In fact, they believe that the money the Federal Government is currently spending on subsidy should be directed towards other areas of the economy, even as they insisted that subsidy was a curse to Nigerians.

They, therefore, called on the Federal Government to invest in the construction of at least 30 refineries to meet the nation’s PMS needs. Speaking with The Guardian yesterday, Ogbimi described as a disgrace, Nigeria’s continued importation of petroleum products when it can effectively refine its crude oil.

He stressed the need for the incoming administration to focus on building new refineries to put a stop to fuel subsidy regime. Ogbimi advised Nigeria’s economic managers to take a clue from Venezuela, which refines its products to take care of domestic needs.

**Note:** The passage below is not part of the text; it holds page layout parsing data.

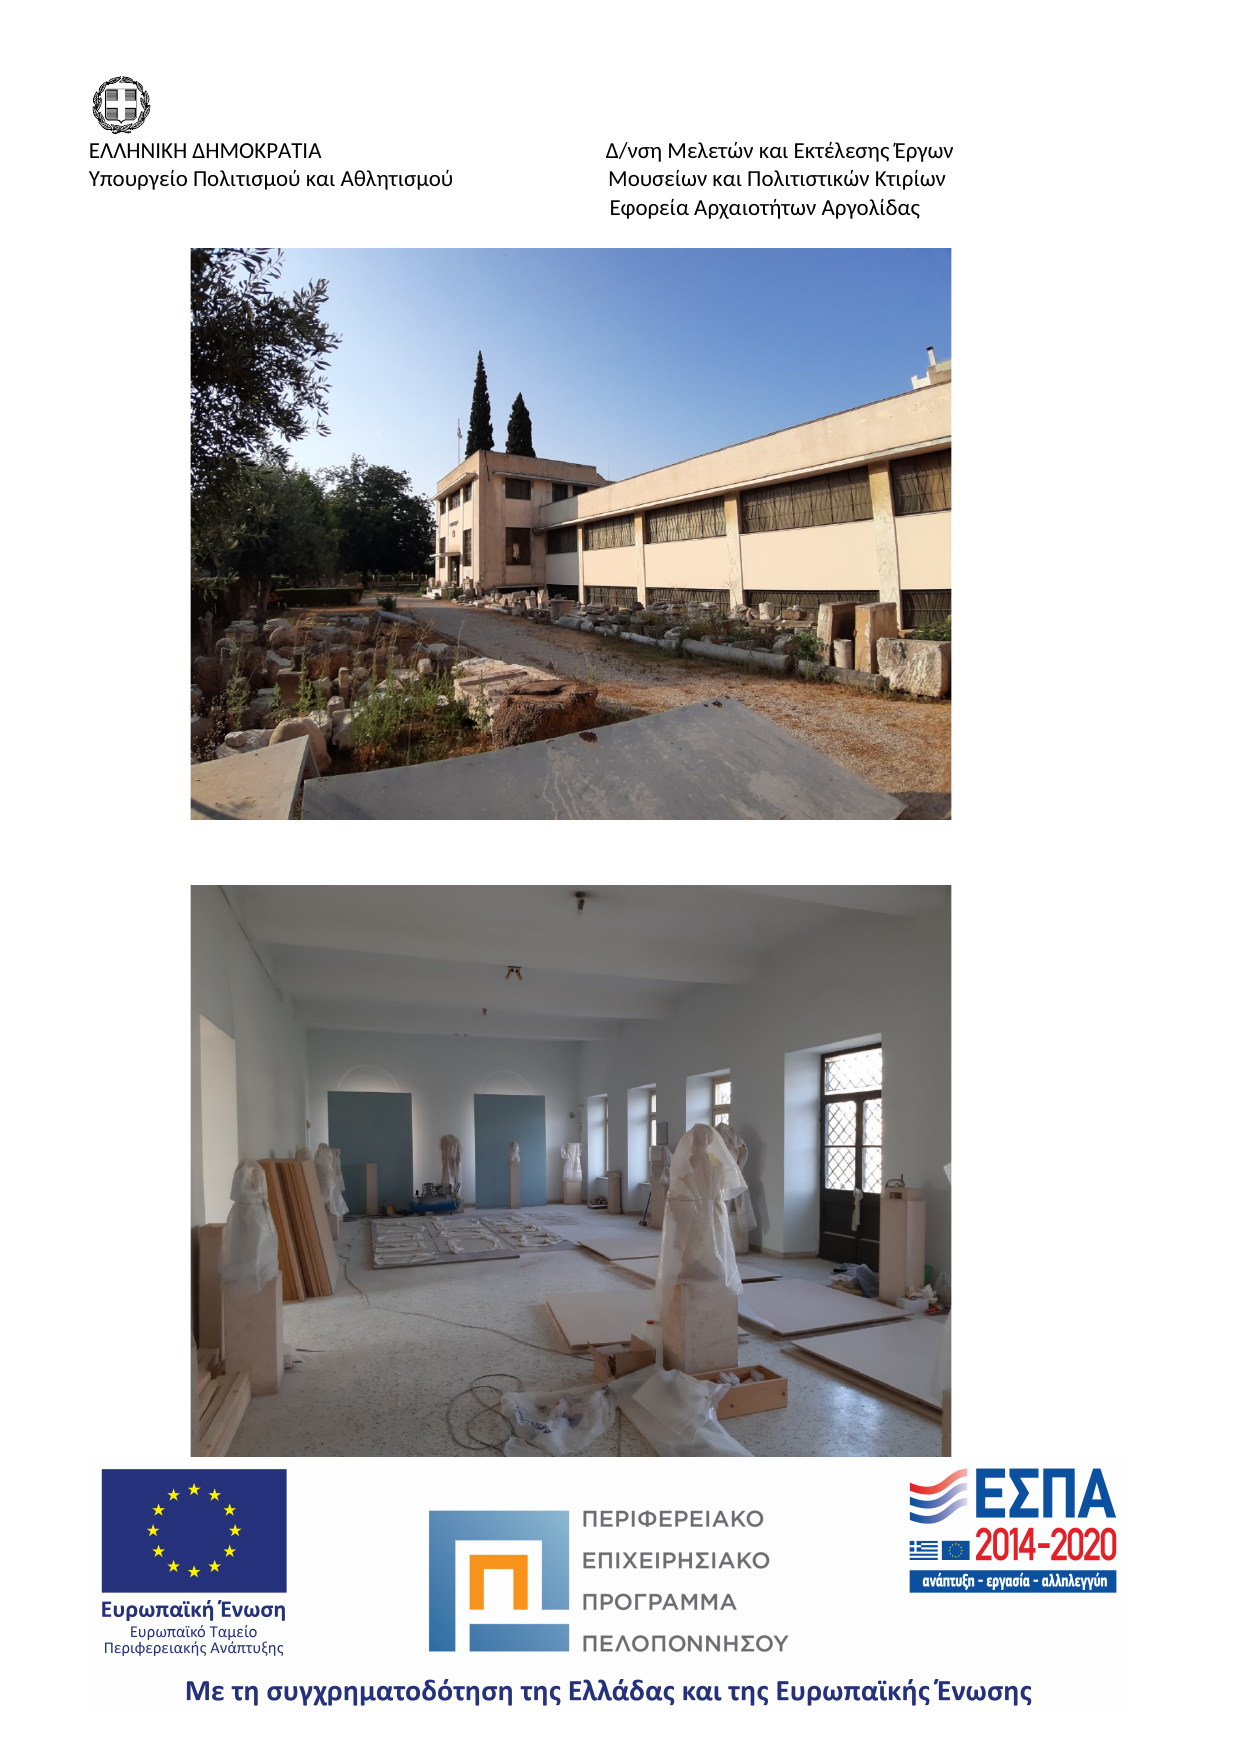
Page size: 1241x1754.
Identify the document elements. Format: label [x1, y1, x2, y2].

picture [190, 248, 952, 820]
picture [88, 73, 155, 137]
picture [190, 885, 952, 1457]
picture [88, 1461, 1130, 1714]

Also, Duru-Oguzie said that it is high time the Federal Government removed subsidy on petroleum products. “In business,” he said, “one must be prepared to square up with the worst case scenario as is now playing out on the Nigerian fuel importation companies, who, for a long time, had a field day squeezing, screwing and scamming Nigerians.

“In the prevailing circumstance, my opinion is that the presidency should tidy up its table before the managers leave office; (the president should) do his utmost best to effect payment to importers who he has all along been supporting and save Nigerians from the pains occasioned by the present long fuel queues.

The burden is on the President to resolve this issue and not play to the gallery or transfer the problem to the incoming government. “This is because, prior to the election, the APC government made clear its rejection of the charade associated with the President Jonathan-led government’s fuel subsidy regime in view of the noted corruption linked to it.

It will therefore be wrong for President Jonathan and Nigerians to expect the President-elect to inherit this problem. The President should take proactive steps to settle all outstanding payments to the importers before leaving office on May 29, 2015.

Only by such action would he truly earn the status of a statesman.” For Yusuf, the biggest hole in the finances of government in the country today is related to subsidy payments.

“There are two components of this: The first is the actual subsidy, which is the differential between the pump price and the landing and other costs of fuel.

The second [and more disturbing component] is the corruption inherent in the fuel subsidy regime,” he added. He further explained that the country has suffered severe bleeding from subsidy regime. “Although it is not clear, whether there has been any policy pronouncement to retain the subsidy regime or not, the truth is that it is not sustainable. It is in the overall interest of the economy and citizens for it to be discontinued.

“The budget provision for PMS subsidy in 2014 was N971.14 billion, while the figure for kerosene subsidy was not disclosed. In the 2015 draft budget from the Executive, the provision for PMS subsidy was N200 billion while that of kerosene subsidy was N91.03 billion. Evidently, the numbers would be much more than this even before the first half of the year,” he said.